## Stored data
====================

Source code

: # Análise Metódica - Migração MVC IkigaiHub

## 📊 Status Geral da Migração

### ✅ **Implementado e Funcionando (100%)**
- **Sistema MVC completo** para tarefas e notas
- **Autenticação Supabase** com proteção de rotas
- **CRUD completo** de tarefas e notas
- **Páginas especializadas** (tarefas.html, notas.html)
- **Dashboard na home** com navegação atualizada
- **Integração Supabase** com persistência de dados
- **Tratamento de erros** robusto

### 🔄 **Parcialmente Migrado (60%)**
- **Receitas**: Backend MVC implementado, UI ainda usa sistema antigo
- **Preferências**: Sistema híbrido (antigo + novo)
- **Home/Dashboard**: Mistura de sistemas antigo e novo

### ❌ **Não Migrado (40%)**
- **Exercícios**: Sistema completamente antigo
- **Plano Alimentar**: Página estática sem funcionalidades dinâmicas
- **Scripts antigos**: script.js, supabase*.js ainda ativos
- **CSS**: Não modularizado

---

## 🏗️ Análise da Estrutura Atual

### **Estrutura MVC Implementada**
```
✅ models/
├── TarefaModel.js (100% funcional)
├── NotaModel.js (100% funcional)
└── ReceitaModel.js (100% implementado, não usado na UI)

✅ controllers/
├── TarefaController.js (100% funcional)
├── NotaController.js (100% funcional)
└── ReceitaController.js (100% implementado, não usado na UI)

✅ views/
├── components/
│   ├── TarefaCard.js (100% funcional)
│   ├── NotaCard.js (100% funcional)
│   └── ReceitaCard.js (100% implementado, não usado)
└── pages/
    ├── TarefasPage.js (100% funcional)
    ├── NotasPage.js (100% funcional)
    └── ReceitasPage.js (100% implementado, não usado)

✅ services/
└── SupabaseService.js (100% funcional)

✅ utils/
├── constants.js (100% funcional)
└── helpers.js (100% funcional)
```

====================

Lines containing the string "completo" in the entries above should be counted. State that number alone.

## Solved exercise
2